Responses to thermal and salinity stress in wild and farmed Pacific oysters Crassostrea gigas

Abstract

The Pacific oyster Crassostrea gigas was introduced from Japan to many countries in the world for oyster farming, resulting in the establishment of wild populations in intertidal zones and resource competition with local faunas. This study examined physiological responses of wild oysters and farmed oysters to thermal (15°C, 25°C, 37°C and 44°C) and salinity stress (39, 50 and 60ppt). The wild oysters produced more 72kDa heat shock proteins when the temperature increased from 15°C to 25°C and 37°C and the salinity increased from 39 to 50 and 60ppt. However, the amount of 69kDa heat shock protein was similar between farmed and wild oysters when the temperature increased from 15°C to the sublethal temperature 37°C, but it was lower in wild oysters than in farmed oysters when the temperature increased from 15°C to the lethal temperature 44°C. In the tissues, wild oysters used more glycogen to promote metabolic activities by increasing the level of AEC (adenylate energy charge).
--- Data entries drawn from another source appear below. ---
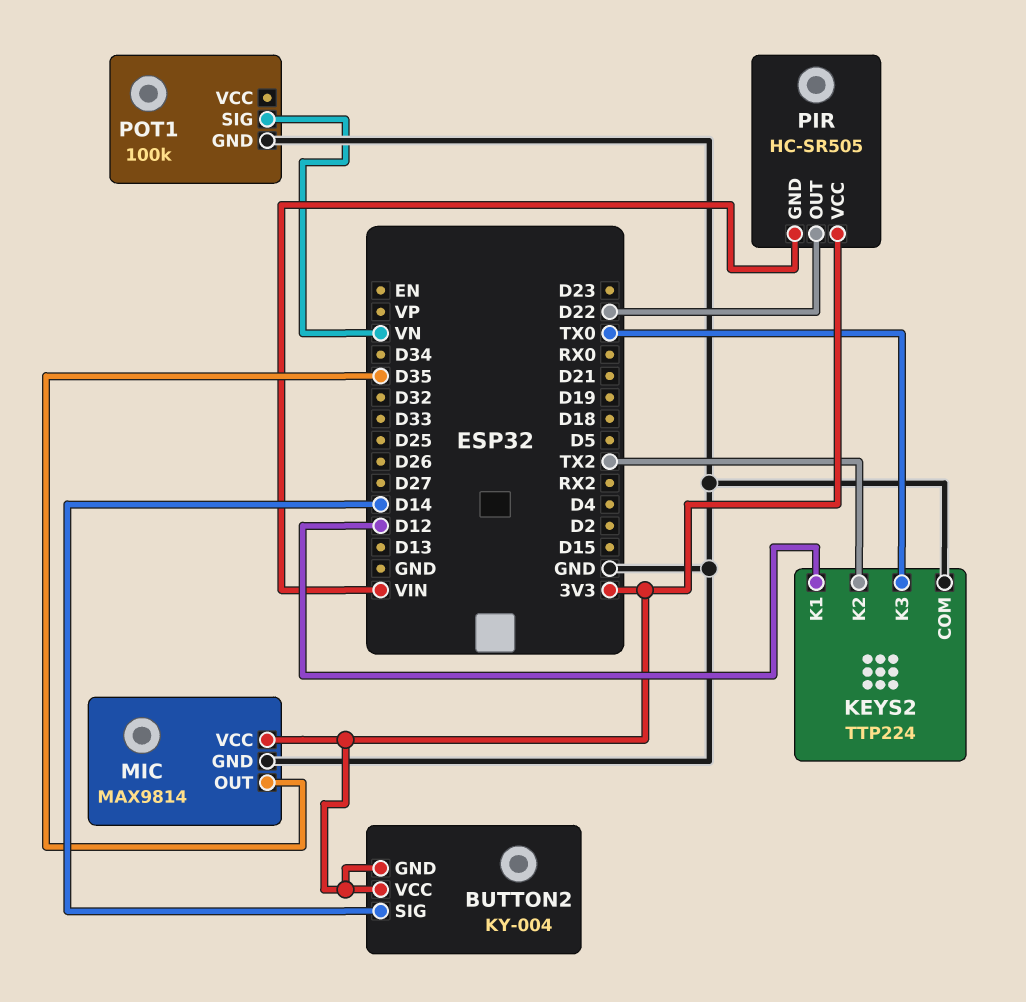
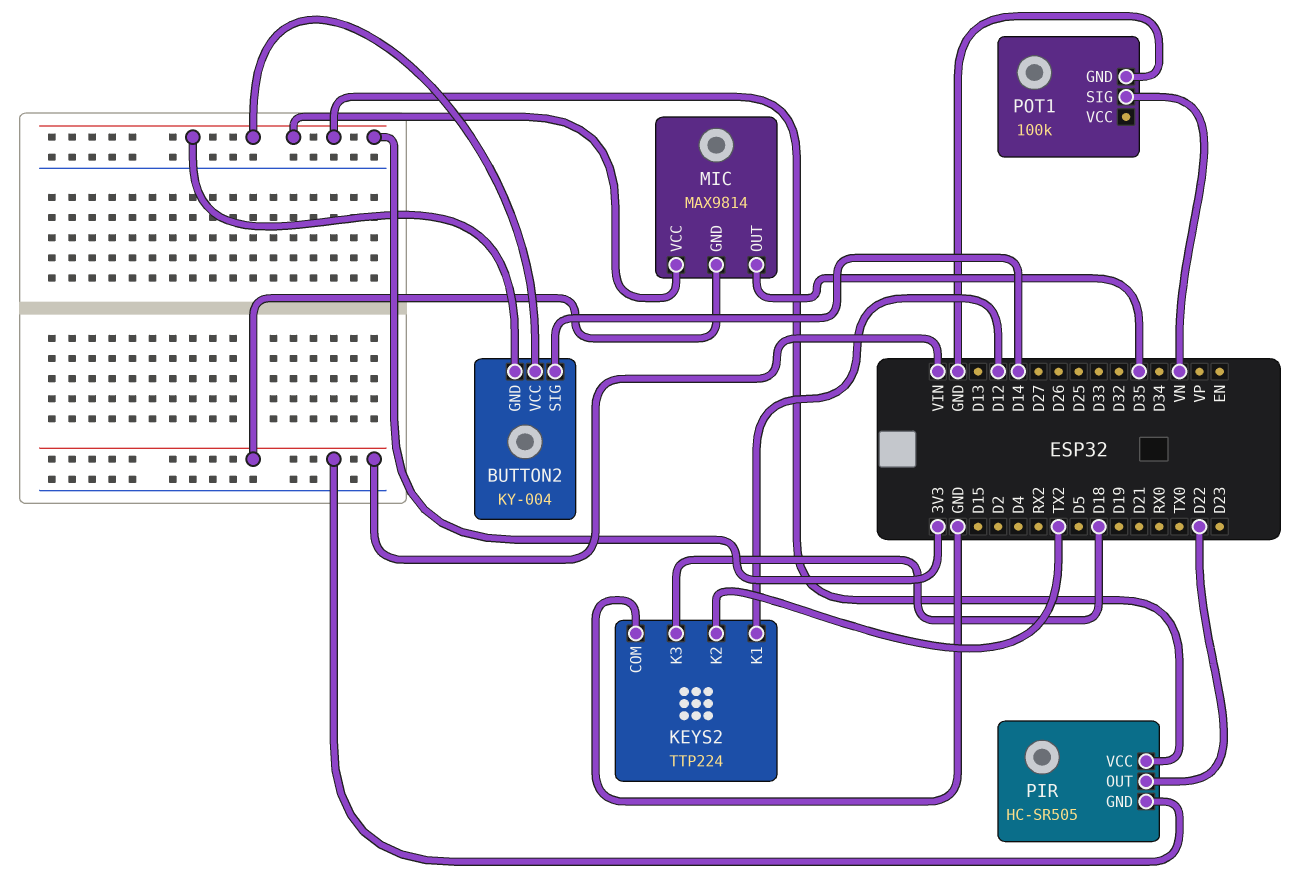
KEYS2 pin K3: TX0 -> D18
MIC pin GND: GND -> VIN

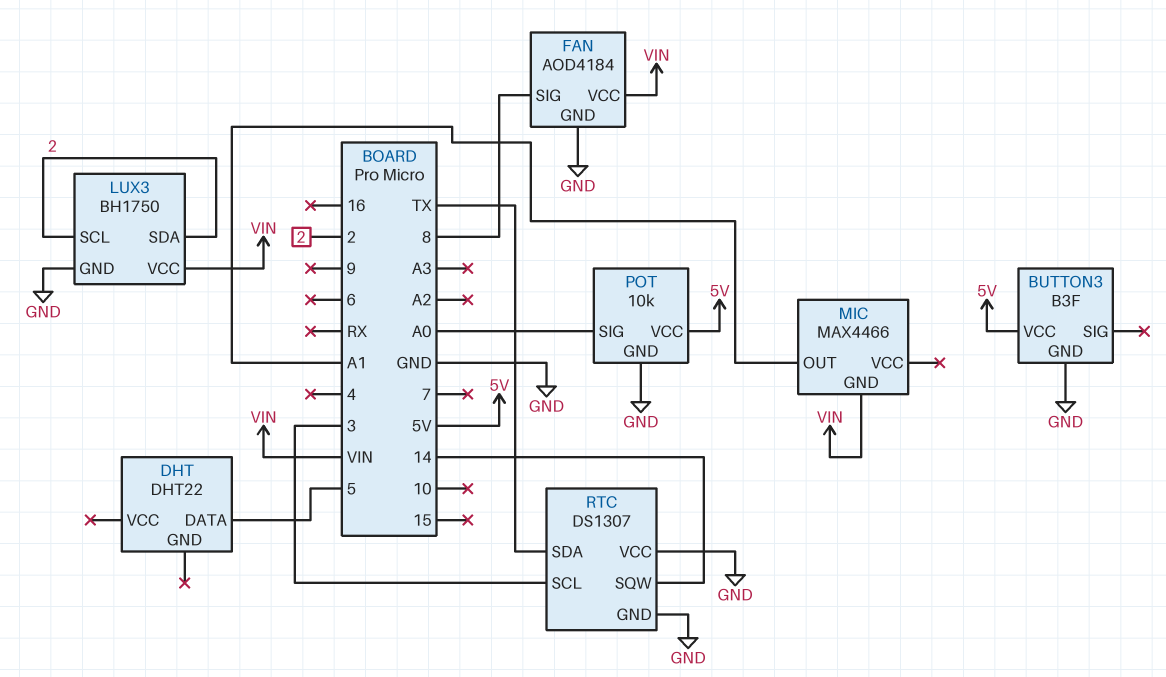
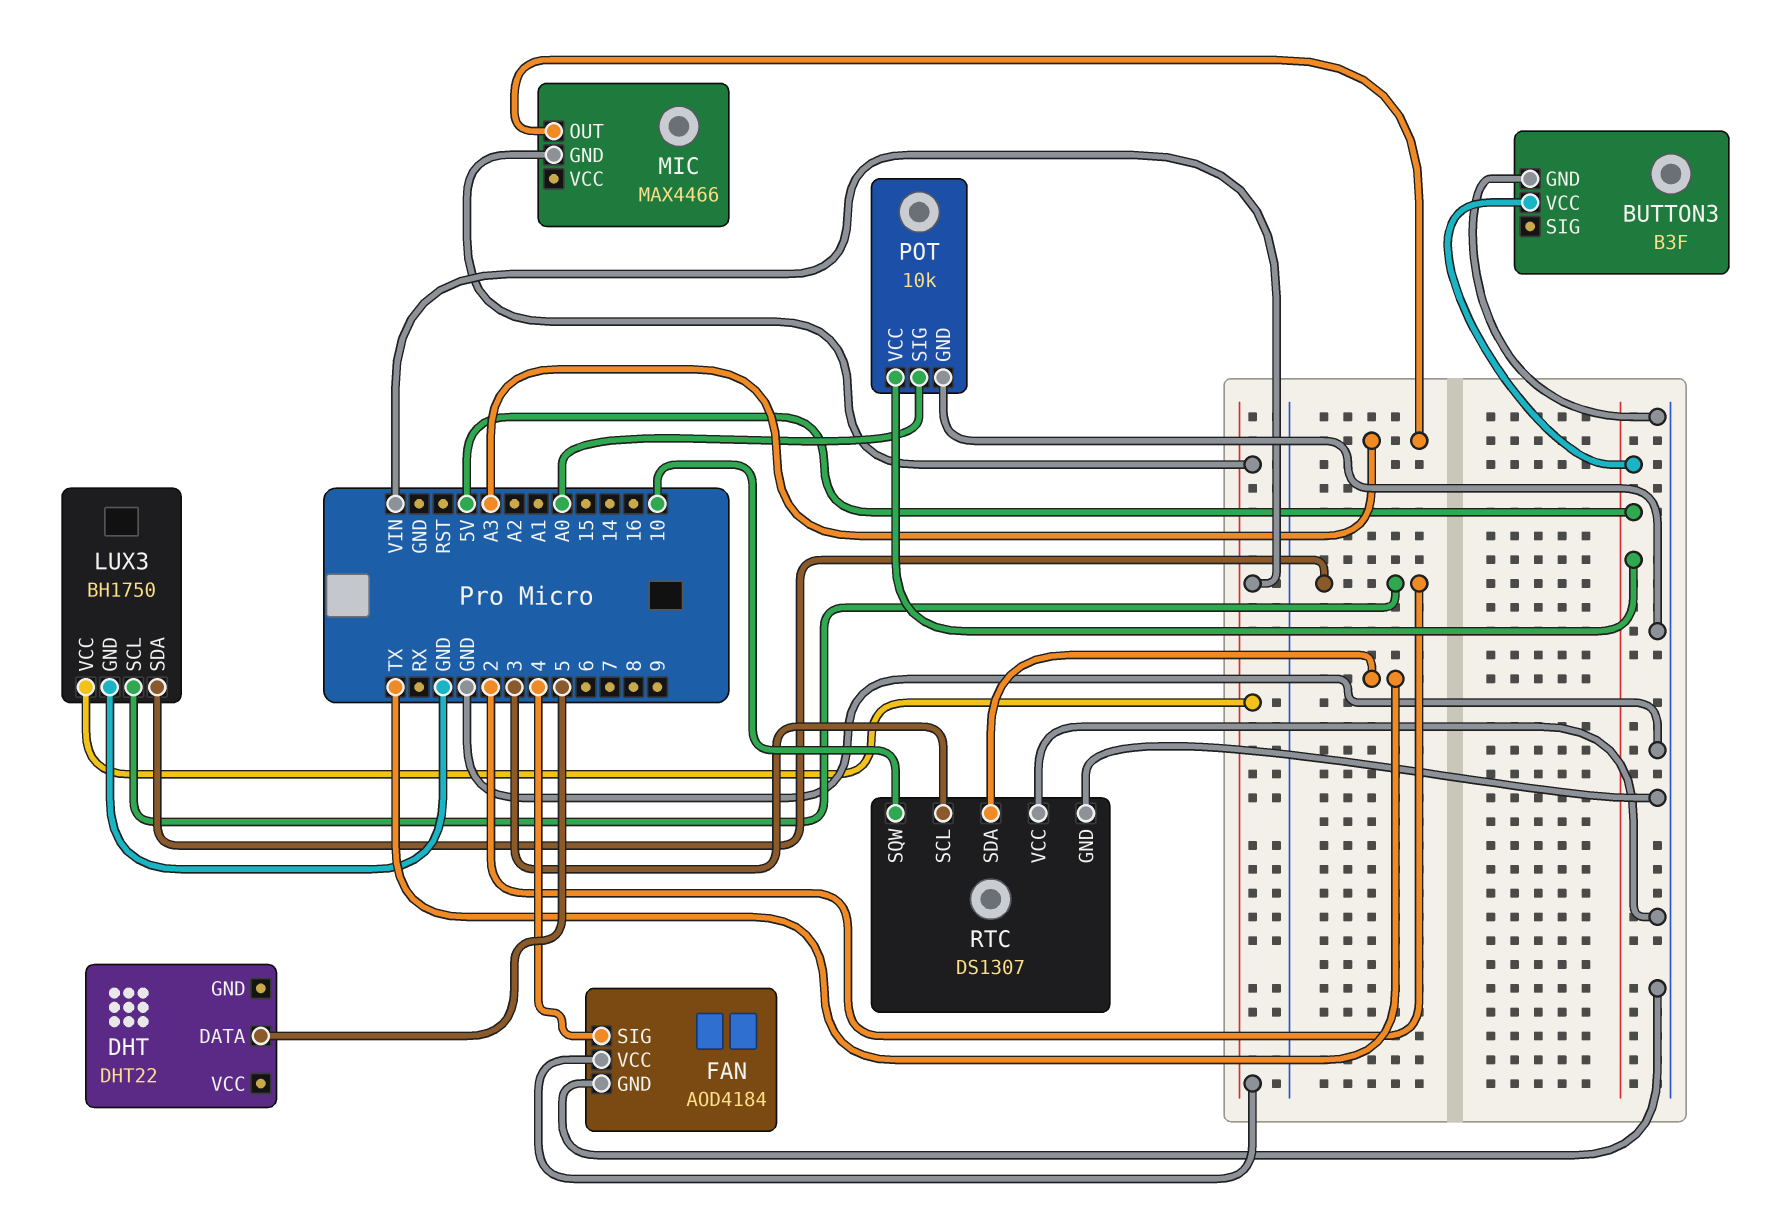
FAN pin SIG: 8 -> 4
MIC pin OUT: A1 -> A3
RTC pin SQW: 14 -> 10

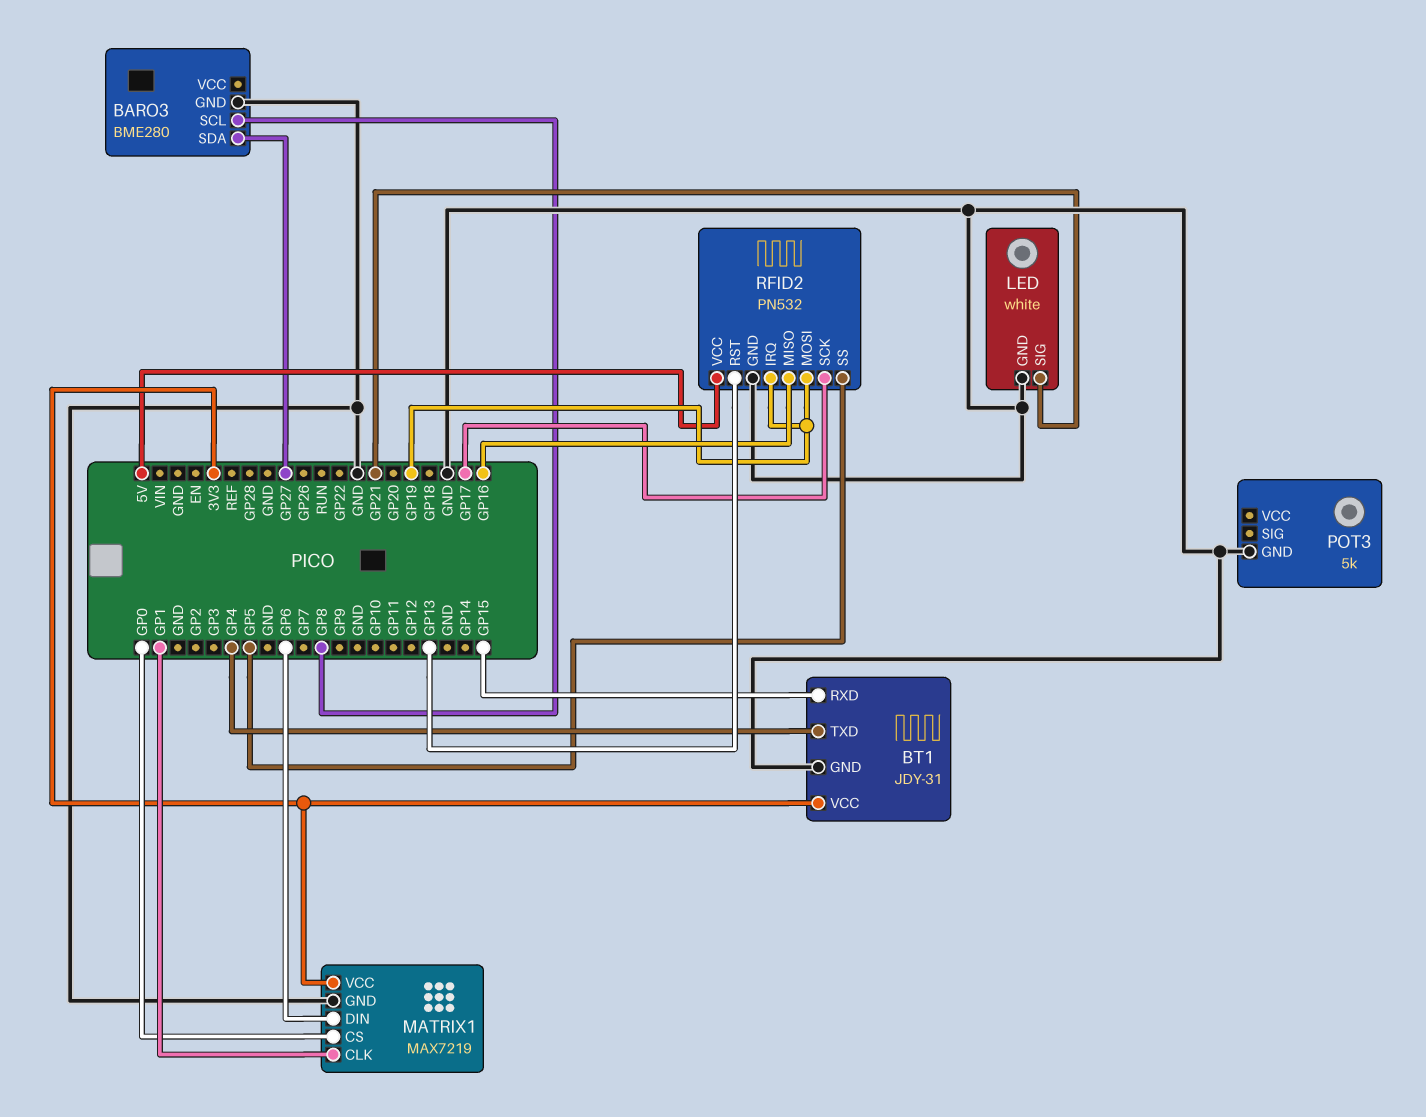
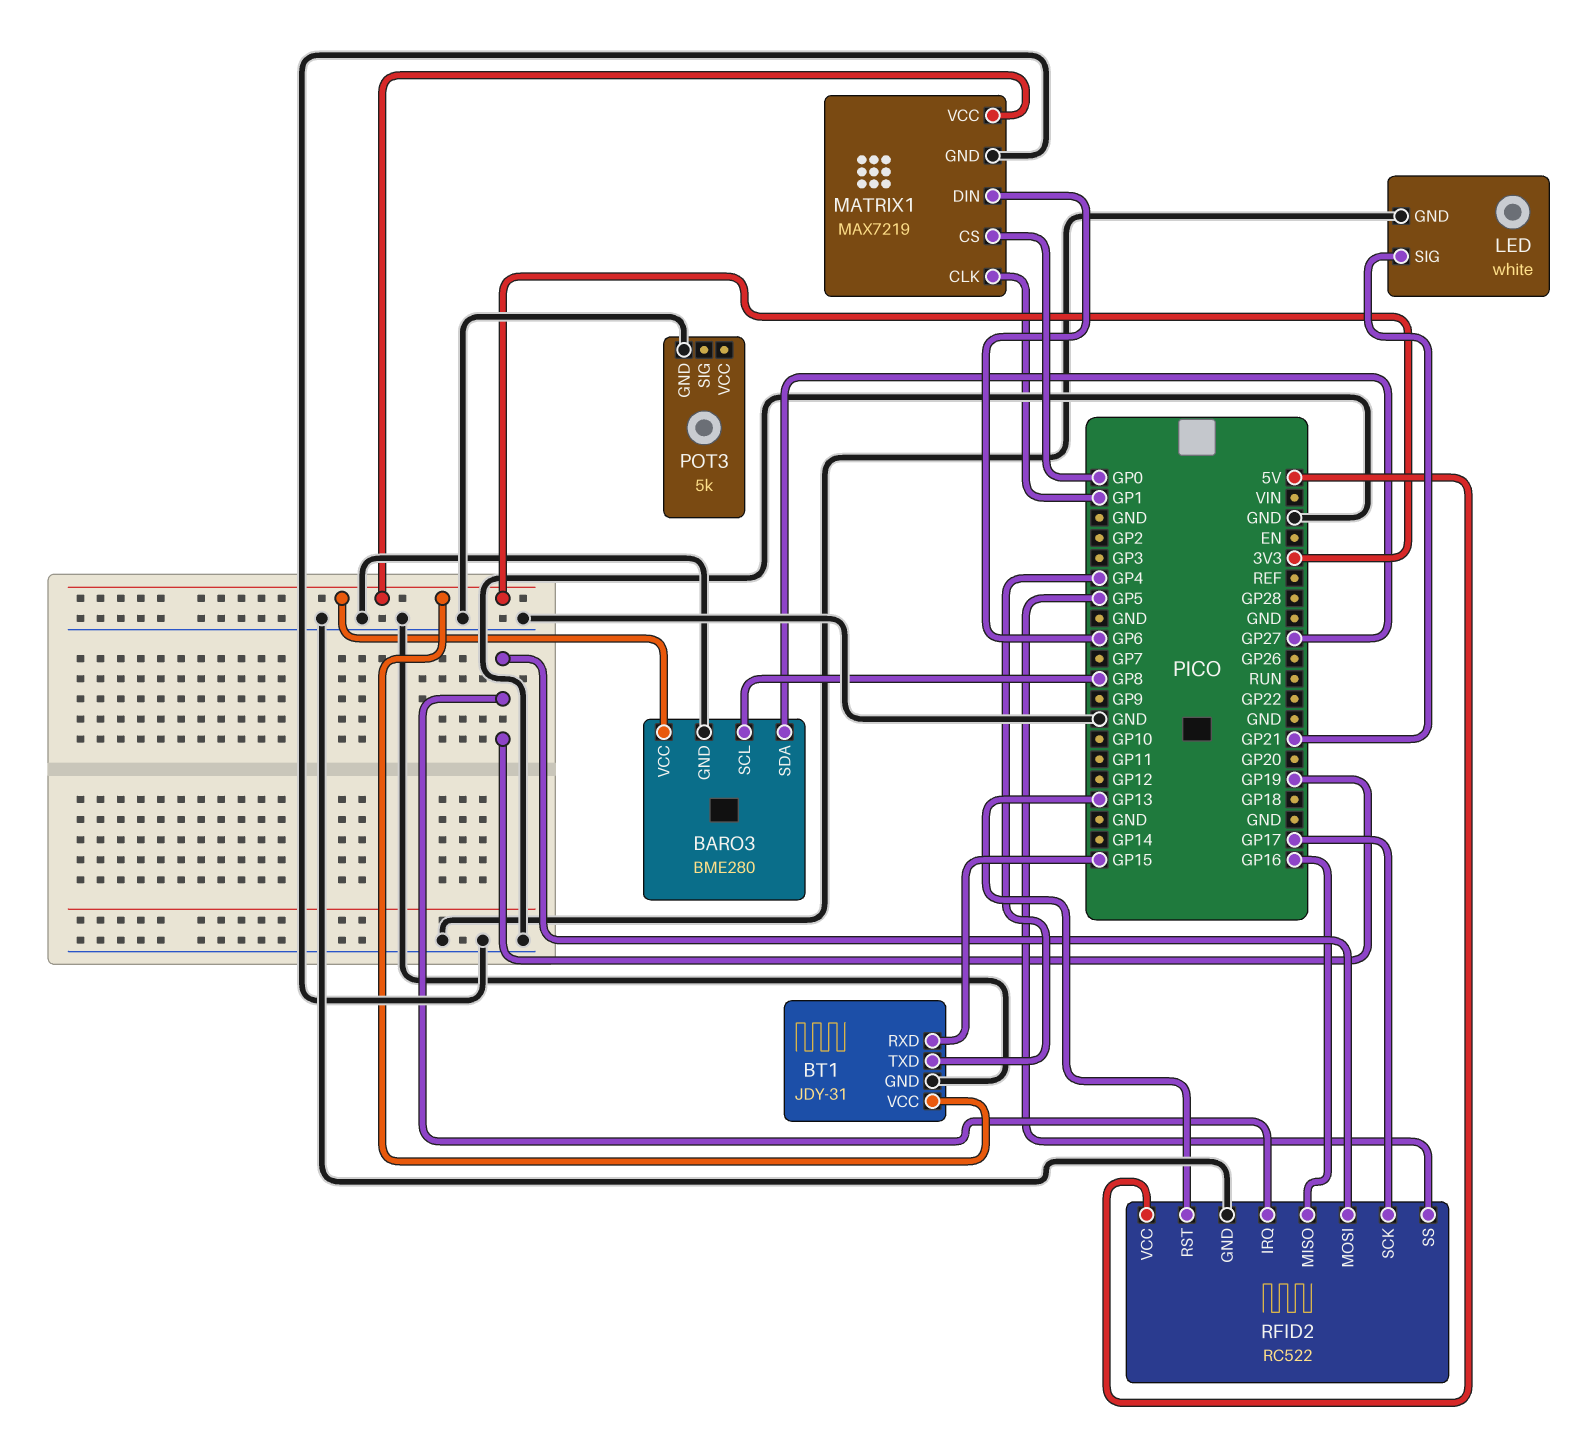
BARO3 pin VCC: none -> 3V3
RFID2: PN532 -> RC522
The results suggest that farmed oysters might have limited ability to cope with heat stress due to low energy reserve and glycolysis activity for HSP synthesis. This study provides experimental evidence on differential responses between wild and farmed oysters to temperature and salinity changes, leading to a better understanding on the pattern of distribution for invading oyster species in the marine environment and the adaptation of marine invertebrates to the threat of climate change.

Keywords: Adenylate energy charge; Climate change; Glycogen; Glycolysis activity; Heat shock proteins; Temperature.